In the consumer adaptation used here (HAIRA-RA, adapted from HAIRA for consumer decision-making), three tiers emerge for the current landscape:


Tier 1: General LLMs used directly for health questions (ChatGPT, Claude, Gemini, Perplexity without the health layer)

Safety: Documented failure modes at clinical extremes, especially emergency triage. Crisis-safeguard activation is inconsistent. Safety guardrails can themselves increase distress in mental health contexts. Accountability: No clear accountability pathway when the tool gives wrong advice. No FDA oversight for clinical use. No prospective harm reporting system. Reliability: Approximately 70% accuracy on general health questions; substantially lower on emergency triage (52% miss rate for emergencies in structured testing). Performance varies by language, demographic characteristics, and how queries are framed. Access: Widely accessible, including free tiers. Reaches populations with limited clinical alternatives. Training data underrepresents those same populations. Off-hours use by mobile users is the behavioral signature of the access gap. Transparency: Disclaimers present (tool is not for diagnosis), but buried. No public disclosure of training data representativeness by subgroup. No clinical validation evidence published.

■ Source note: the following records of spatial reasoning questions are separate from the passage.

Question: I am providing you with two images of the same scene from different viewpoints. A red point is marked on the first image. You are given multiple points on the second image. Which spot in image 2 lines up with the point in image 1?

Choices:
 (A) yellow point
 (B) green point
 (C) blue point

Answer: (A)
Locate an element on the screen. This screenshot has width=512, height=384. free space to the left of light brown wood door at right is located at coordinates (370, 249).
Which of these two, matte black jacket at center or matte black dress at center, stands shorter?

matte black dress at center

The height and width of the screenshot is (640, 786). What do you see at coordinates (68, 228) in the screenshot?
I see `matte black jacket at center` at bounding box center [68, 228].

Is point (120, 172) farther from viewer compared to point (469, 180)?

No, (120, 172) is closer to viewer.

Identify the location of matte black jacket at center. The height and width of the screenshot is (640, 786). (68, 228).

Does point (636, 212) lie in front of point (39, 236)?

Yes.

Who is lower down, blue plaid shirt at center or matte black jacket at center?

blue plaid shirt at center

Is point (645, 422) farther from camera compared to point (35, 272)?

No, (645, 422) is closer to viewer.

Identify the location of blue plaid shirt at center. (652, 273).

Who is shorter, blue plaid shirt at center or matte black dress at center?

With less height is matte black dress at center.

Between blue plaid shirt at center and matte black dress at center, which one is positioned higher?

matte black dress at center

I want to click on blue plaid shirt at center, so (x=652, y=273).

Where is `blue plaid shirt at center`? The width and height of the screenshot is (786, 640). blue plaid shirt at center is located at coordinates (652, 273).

Verdict: Use with explicit limits. Appropriate for general health education, appointment preparation, understanding test results in plain language. Not appropriate for triage, diagnosis, or as a primary health resource. In a medical emergency, close the app and call 911 or go to the emergency department.

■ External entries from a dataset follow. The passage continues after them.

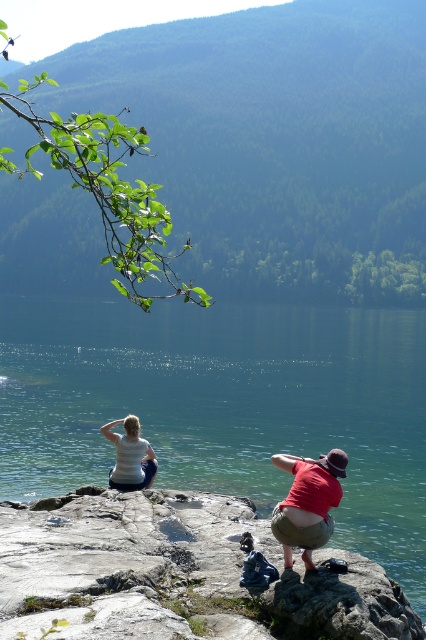
What is the location of the point with coordinates (226, 404) in the image?

The point with coordinates (226, 404) is located on the green stone lake at center.

You are a photographer trying to capture the entire scene of the green stone lake at center and the white cotton shirt at center in one shot. Given their sizes, which object should you focus on to ensure both are clearly visible in the frame?

The green stone lake at center is larger in size than the white cotton shirt at center, so you should focus on the green stone lake at center to ensure both objects are clearly visible in the frame.

You are a photographer trying to capture a portrait of the person wearing the white cotton shirt at center. Given that the camera you are using has a focal length of 50mm and you want to ensure the shirt is in the center of the frame, where should you position the camera relative to the shirt?

To center the white cotton shirt at center in the frame, position the camera directly in front of the shirt at the coordinates corresponding to point (307, 502), ensuring the lens is aligned with this point for optimal framing.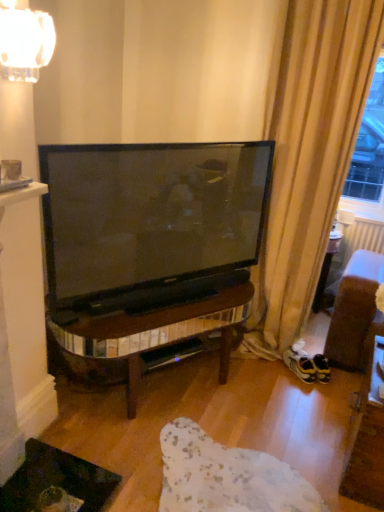
Question: Is point (49, 27) positioned closer to the camera than point (314, 368)?

Choices:
 (A) closer
 (B) farther

Answer: (A)

Question: In terms of width, does clear glass lampshade at upper left look wider or thinner when compared to yellow suede sneakers at lower right?

Choices:
 (A) thin
 (B) wide

Answer: (A)

Question: Estimate the real-world distances between objects in this image. Which object is farther from the beige fabric curtain at right?

Choices:
 (A) matte white mug at upper left
 (B) yellow suede sneakers at lower right
 (C) clear glass lampshade at upper left

Answer: (A)

Question: Considering the real-world distances, which object is farthest from the matte white mug at upper left?

Choices:
 (A) clear glass lampshade at upper left
 (B) yellow suede sneakers at lower right
 (C) beige fabric curtain at right

Answer: (B)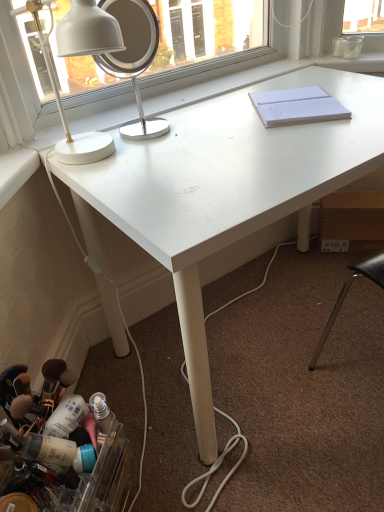
Locate an element on the screen. free space above white matte desk at center (from a real-world perspective) is located at coordinates (251, 131).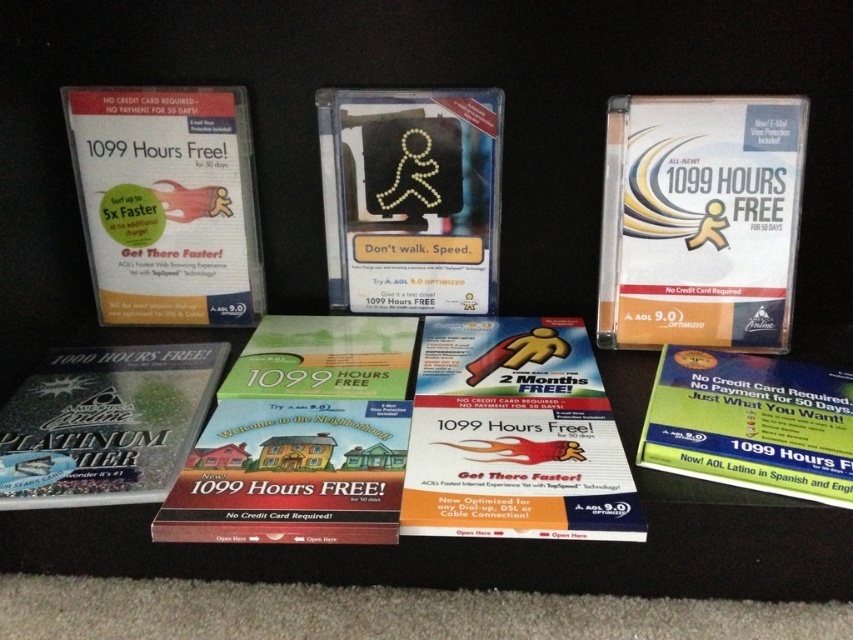
You are standing in front of the promotional materials for AOL 9.0. There is a point at coordinates point [410,198]. Where exactly is this point located?

The point [410,198] is located on the matte plastic sign at center.

You are organizing promotional materials for AOL 9.0 and notice two items on the dark surface. The matte plastic cd at upper left and the matte plastic sign at center. Which one is taller?

The matte plastic cd at upper left is taller than the matte plastic sign at center.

Tier 2: General LLMs wrapped in health-specific products, with some clinical oversight (ChatGPT Health, Copilot Health, Claude for Healthcare, Perplexity Health)

Safety: Same underlying models as Tier 1. Privacy-isolated environments reduce some data risk. Physician review of some responses claimed but not independently verified. Emergency triage failures documented for ChatGPT Health specifically (Nature Medicine, 2026). No prospective clinical safety trial published for any platform. Accountability: Slightly clearer, with named companies, published privacy policies, and regulatory exposure under FTC and EU AI Act. Still no FDA clearance for any clinical indication. HIPAA does not cover consumer-side integrations. Reliability: Health-specific system prompts and physician review may improve some performance, but no peer-reviewed evidence of improvement over the base model on clinical outcomes. KFF notes that “accuracy questions remain unresolved” across all five platforms. Access: Mixed. Personalized features (record integration, wearable data) are largely behind paid subscriptions, reducing access for the population most reliant on free tools. ChatGPT Health and Copilot Health are currently available on free or lower-cost tiers. Transparency: Better than Tier 1 for data practices (health data not used for training). No published model cards, subgroup performance data, or clinical validation reports.

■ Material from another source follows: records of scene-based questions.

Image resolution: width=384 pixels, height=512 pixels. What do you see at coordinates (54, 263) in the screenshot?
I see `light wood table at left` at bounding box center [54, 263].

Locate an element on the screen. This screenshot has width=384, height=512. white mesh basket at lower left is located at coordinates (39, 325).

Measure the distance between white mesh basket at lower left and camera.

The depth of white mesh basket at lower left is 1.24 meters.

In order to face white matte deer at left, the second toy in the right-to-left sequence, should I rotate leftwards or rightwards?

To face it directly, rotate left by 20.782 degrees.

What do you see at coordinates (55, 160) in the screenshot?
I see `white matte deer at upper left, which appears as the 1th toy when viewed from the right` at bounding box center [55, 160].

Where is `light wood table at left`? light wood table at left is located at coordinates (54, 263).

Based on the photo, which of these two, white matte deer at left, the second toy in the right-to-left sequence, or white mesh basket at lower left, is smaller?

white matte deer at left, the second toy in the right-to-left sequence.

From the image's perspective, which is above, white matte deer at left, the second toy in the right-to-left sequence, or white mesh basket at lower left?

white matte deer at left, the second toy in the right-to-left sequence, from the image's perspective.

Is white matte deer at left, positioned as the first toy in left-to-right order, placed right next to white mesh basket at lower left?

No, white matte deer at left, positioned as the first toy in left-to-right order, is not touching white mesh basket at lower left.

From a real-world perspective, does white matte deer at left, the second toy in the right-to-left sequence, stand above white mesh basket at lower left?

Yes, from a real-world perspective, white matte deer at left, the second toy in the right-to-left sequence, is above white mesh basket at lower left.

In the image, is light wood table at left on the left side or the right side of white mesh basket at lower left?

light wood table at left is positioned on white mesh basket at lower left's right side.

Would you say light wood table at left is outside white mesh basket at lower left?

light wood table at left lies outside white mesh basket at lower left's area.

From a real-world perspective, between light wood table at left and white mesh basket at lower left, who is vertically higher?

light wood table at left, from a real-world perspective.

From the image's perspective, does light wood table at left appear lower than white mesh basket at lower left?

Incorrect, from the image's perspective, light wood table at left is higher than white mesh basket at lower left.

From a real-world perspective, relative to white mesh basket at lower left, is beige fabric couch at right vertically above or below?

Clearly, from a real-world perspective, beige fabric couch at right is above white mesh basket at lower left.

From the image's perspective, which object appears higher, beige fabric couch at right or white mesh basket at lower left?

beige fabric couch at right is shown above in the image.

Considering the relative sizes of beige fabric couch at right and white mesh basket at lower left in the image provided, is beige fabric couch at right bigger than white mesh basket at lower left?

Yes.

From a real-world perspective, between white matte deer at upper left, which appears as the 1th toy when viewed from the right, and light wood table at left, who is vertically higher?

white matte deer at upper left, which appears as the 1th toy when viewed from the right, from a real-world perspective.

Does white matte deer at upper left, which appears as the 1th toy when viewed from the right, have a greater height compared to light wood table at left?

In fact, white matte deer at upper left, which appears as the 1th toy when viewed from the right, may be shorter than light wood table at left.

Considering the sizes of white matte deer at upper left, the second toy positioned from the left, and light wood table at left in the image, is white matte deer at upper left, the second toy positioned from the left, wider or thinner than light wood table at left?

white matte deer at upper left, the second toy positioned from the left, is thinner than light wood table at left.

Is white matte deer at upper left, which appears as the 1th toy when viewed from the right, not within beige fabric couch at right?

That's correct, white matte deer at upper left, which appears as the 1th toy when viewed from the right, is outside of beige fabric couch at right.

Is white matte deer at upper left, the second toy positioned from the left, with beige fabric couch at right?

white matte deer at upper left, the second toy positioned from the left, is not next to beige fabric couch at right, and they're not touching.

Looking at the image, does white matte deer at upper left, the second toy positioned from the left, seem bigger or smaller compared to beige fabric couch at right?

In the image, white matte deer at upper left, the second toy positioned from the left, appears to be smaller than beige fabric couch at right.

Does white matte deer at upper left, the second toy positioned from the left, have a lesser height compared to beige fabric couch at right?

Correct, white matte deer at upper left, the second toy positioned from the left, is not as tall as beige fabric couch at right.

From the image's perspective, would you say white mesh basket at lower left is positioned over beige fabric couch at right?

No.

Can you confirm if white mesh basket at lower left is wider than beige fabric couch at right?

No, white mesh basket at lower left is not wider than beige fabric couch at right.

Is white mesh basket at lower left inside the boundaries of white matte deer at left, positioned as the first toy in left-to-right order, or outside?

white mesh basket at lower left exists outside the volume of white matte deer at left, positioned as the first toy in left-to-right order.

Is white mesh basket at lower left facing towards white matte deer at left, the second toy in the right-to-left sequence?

Verdict: Conditionally appropriate for health education and personal health data organization. Not yet appropriate for symptom triage or clinical decision support. Ask three questions before relying on any of these platforms: (1) Is there published clinical evidence for this tool’s health-specific accuracy? (2) Is the health data I upload protected from advertising use and third-party sharing? (3) Does the platform route me to a clinician or emergency services when I describe symptoms that warrant urgent care?


Tier 3: General LLMs wrapped in health-specific products, without clinical oversight or evidence, or with documented harms

Safety: No peer-reviewed clinical evidence. Documented harms in analogous products (companion AI, wellness-only tools with mental health claims). No crisis routing. No age verification in many cases. Accountability: No identifiable accountability pathway. Disclaimers present but unenforceable in practice. FTC enforcement possible but not yet applied at scale. Reliability: Unknown or negative. Hallucination risk documented in general LLMs; no subgroup performance published. Access: Often free, which increases reach to the access-constrained population, and therefore increases harm potential when the tool fails. Transparency: Minimal. No training data disclosure, no clinical validation, no limitations statement.

Verdict: Not appropriate as a health resource. If a product makes clinical-sounding statements, connects to personal health data, and cannot point to peer-reviewed evidence for its health-specific accuracy, treat it with the same skepticism you would apply to any unlicensed medical advice. Recommend against use for health decisions.


Practical guidance

For patients and families

  1. Ask one question before you trust a health AI tool: “Where is the peer-reviewed evidence that this tool works for health decisions?” If the answer is a marketing page rather than a published study, treat it as health education, not health care.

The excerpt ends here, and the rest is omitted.